An instinctive animosity will rear its pugnacious physicality beginning Thursday night when the Hawks and Blues face off in the first round of the Stanley Cup playoffs.

This is good. This is fun. This is the edgy way competitive athletics should be.

This also is pathetic.

The question that needs answering is, why should any declared regional rival of any Chicago sports team be able to believe it's worthy of rivaling a Chicago sports team?

Here's why: Too often this century, big brother has been cut down to size by little brother.

This is Chicago, the third-largest city in America and the capital of the Midwest. It towers over the region like a skyscraper over shanties.

The Hawks' rival was smaller Detroit and now St. Louis. The Bulls' rival most often was smaller Detroit. The Cubs' rival is St. Louis. The White Sox' rival is whoever is good in their division at the time, from smaller Cleveland to smaller Minnesota to smaller Detroit.

Then there are the Bears, the Monsters of the Midway. Their rival is Green Bay, barely a speck on the map.

Yet the Bears generally choke on the Packers' exhaust. The Cubs can't ever seem to catch the Cardinals. The Bulls get the better of the Pistons, but of the two Detroit has the most recent NBA title. The Sox have the most recent title out of the American League Central but usually are chasing somebody else in the division.

Only the Hawks finally figured out how to dominate their rivals -- and just about everyone else -- while winning two Stanley Cups in the past four years.

Over the next week to 10 days the Hawks will attempt to perpetuate their dominance. The mere possibility that they won't is, again, pathetic.

Look, all these St. Louises, Detroits, Clevelands, Minnesotas and even Green Bays are fine outposts inhabited by fine folks.

But none of them is Chicago. None has the natural resources Chicago teams have. None should have a more successful sports franchises than Chicago has.

Not unless ownership here has failed miserably. Draw your own conclusions.

The Bears should be Daniel Burnham, a team with no little plans. The Cubs should be Carl Sandburg, a team with big shoulders. The Bulls, Sox and Hawks should be teams that Billy Sunday couldn't shut down.

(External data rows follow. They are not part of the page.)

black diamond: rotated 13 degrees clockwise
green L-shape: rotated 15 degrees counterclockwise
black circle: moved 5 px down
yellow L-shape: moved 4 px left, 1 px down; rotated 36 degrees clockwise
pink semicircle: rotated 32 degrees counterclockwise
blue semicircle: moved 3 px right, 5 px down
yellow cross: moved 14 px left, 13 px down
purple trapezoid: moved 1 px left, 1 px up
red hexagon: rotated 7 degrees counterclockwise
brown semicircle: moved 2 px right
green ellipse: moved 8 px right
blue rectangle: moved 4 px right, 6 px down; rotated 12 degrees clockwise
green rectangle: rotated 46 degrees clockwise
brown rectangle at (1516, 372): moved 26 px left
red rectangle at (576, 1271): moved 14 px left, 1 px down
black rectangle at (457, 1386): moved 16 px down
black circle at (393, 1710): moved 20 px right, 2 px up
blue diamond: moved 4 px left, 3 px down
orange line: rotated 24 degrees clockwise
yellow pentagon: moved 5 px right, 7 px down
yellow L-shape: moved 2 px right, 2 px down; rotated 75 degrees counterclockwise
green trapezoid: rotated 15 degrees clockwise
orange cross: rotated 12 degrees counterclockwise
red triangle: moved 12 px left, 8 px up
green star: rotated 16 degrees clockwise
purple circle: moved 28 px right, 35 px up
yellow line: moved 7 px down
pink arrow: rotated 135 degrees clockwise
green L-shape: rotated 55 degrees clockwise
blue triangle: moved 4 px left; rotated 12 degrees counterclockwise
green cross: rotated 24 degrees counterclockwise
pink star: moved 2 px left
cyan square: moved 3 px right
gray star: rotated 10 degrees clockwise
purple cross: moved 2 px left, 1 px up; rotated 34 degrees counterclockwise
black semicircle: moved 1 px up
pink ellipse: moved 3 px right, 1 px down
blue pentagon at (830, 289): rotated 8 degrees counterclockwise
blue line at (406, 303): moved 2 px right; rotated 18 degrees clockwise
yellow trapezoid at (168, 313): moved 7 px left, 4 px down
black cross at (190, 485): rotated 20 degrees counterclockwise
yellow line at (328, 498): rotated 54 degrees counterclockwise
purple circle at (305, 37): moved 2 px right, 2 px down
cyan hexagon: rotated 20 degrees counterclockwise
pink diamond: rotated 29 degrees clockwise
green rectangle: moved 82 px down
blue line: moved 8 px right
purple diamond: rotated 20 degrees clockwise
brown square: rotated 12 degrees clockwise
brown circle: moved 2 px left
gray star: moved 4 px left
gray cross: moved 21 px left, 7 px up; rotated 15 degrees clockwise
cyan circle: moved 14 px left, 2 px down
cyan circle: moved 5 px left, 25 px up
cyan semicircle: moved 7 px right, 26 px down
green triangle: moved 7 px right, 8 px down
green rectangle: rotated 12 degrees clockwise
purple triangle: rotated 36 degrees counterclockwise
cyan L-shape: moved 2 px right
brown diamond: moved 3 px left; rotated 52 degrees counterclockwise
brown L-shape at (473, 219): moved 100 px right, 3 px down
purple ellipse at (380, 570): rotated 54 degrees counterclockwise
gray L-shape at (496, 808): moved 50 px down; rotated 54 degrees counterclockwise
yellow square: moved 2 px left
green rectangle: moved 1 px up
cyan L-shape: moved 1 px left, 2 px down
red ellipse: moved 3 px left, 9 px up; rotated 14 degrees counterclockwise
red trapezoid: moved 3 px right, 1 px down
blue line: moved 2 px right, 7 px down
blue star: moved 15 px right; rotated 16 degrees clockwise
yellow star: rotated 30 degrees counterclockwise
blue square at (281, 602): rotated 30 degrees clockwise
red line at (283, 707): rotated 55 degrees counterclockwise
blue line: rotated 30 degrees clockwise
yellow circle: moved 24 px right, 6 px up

Chicago's sports teams should at least resemble New York's and Los Angeles'.

Even the mighty Red Sox consider the Yankees an evil empire. The entire NL West feared forever that the Dodgers would start spending money like they are now.

So, why didn't any of our teams grow into a mini-evil empire of this region? Why hasn't one of our franchise owners overspent major-market money to buy a series of championships?

Maybe the answer is that Chicago sports teams cling to conservative Midwestern values.

You know, cling to every dollar as if it were the last (unless you're an elected state official) and treat every opponent with respect (instead of trying to squash them like ants on a patio).

To heck with being conservative. A better strategy is to throw caution to the wind and dollars to the win.

Behave like big boys. Become teams that are unrivaled. Put all those satellite cities in their place.

Yes, yes, I know, there isn't much chance of that happening with the way our teams go about their business.

All that we can hope for today is that the Blackhawks continue their roll and relegate the Blues to status as unworthy rivals.